SET OF TASKS:
- 1) Answer these questions using the thread on viewing n! as the volume of a box.
(a) Why does the person replying post the reply as an answer?
(b) Which letter names the n×(n−1)×⋯×(n−k+1) box?
(c) How many 1×(n−1)×⋯×(n−k+1) boxes appear in the tiling?
- 2) Reproduce the rows, starting at the first row and ending at the line that contains "common name: Red-headed agama", with both ends included.

— start of PROVIDED TEXT —

Interpreting $n!$ as the volume of a $1 \times 2 \cdots \times n$ box

Q. Are there relationships or proofs that are illuminated by viewing $n!$ as the volume of a $1 \times 2 \cdots \times n$ box in $n$-dimensions?

I cannot think of any, but perhaps they exist...?


Ok, so I'm writing this as an answer because it doesn't fit in the comments:

We can give a proof of $\binom{n}{k}=\binom{n-1}{k-1}+\binom{n-1}{k}$ using a volume interpretation but it's not that illuminating and it is not interesting enough (maybe). Even worse, I will have to rewrite the equation as $$n(n-1)\cdots (n-k+1)=k\cdot (n-1)(n-2)\cdots (n-k+1)+(n-1)(n-2)\cdots (n-k)$$

This can be interpreted as a volume summation if one shows that the $n\times (n-1)\times\cdots\times(n-k+1)$ box (call it $A$), has a tiling with $k$-many $1\times(n-1)\times\cdots\times(n-k+1)$ boxes (call them $d$) and one $(n-1)\times\cdots\times(n-k)$ box (call it $B$).

— end of PROVIDED TEXT —
— start of INPUT MATERIAL —

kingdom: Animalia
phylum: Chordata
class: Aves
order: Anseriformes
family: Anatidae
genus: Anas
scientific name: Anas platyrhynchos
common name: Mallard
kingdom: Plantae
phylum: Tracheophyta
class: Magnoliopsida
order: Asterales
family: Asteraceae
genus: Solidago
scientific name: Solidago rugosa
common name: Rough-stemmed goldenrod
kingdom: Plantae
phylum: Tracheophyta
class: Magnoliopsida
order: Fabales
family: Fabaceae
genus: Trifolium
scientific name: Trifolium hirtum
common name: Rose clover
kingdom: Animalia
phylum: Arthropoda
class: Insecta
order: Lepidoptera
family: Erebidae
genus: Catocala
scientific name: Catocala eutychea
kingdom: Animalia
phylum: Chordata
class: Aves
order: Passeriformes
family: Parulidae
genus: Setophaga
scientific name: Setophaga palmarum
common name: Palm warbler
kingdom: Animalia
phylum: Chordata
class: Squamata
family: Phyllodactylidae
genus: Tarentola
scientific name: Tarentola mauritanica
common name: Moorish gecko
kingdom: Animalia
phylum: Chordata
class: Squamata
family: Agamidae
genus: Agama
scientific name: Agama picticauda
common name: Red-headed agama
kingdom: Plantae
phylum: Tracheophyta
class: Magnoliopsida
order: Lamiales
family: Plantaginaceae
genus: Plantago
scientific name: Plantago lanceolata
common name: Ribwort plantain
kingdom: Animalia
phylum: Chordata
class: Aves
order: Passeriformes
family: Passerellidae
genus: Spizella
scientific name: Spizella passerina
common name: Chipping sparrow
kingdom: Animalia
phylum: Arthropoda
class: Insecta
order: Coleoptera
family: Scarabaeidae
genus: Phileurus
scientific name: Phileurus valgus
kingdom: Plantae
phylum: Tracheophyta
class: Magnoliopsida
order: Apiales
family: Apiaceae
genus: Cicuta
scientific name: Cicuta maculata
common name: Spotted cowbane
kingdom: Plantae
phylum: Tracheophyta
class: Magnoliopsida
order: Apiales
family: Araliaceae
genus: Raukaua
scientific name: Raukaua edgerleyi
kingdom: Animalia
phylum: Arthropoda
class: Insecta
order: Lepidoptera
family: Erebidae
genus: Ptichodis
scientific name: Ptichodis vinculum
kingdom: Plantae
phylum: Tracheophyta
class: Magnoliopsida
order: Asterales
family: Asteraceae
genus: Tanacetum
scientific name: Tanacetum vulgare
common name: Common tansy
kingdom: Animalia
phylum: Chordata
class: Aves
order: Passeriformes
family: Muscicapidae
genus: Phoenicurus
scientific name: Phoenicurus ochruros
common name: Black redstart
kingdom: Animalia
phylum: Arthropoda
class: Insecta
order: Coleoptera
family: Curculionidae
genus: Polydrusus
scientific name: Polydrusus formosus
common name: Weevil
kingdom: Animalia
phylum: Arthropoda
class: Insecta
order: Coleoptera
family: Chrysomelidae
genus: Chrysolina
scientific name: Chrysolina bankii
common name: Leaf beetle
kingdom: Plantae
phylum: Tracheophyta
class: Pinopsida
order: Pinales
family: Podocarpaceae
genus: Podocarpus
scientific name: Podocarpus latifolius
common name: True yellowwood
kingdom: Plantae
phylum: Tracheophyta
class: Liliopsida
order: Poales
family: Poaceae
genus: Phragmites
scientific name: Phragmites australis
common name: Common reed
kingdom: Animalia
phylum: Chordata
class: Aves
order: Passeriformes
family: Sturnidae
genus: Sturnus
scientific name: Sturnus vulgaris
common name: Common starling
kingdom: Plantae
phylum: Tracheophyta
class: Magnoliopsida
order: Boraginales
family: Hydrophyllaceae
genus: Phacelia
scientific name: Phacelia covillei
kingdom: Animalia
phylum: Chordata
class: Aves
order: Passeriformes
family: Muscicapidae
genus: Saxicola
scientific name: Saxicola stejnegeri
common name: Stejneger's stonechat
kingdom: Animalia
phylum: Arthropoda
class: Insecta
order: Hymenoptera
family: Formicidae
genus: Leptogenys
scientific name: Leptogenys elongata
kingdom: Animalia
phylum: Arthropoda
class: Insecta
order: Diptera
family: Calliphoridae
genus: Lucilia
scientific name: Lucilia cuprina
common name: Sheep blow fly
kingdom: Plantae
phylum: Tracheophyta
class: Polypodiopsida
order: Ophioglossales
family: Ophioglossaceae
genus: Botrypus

— end of INPUT MATERIAL —

ANSWERS FOR THE EXERCISE:
- 1)
(a) Because it doesn't fit in the comments.
(b) A
(c) k

- 2)
kingdom: Animalia
phylum: Chordata
class: Aves
order: Anseriformes
family: Anatidae
genus: Anas
scientific name: Anas platyrhynchos
common name: Mallard
kingdom: Plantae
phylum: Tracheophyta
class: Magnoliopsida
order: Asterales
family: Asteraceae
genus: Solidago
scientific name: Solidago rugosa
common name: Rough-stemmed goldenrod
kingdom: Plantae
phylum: Tracheophyta
class: Magnoliopsida
order: Fabales
family: Fabaceae
genus: Trifolium
scientific name: Trifolium hirtum
common name: Rose clover
kingdom: Animalia
phylum: Arthropoda
class: Insecta
order: Lepidoptera
family: Erebidae
genus: Catocala
scientific name: Catocala eutychea
kingdom: Animalia
phylum: Chordata
class: Aves
order: Passeriformes
family: Parulidae
genus: Setophaga
scientific name: Setophaga palmarum
common name: Palm warbler
kingdom: Animalia
phylum: Chordata
class: Squamata
family: Phyllodactylidae
genus: Tarentola
scientific name: Tarentola mauritanica
common name: Moorish gecko
kingdom: Animalia
phylum: Chordata
class: Squamata
family: Agamidae
genus: Agama
scientific name: Agama picticauda
common name: Red-headed agama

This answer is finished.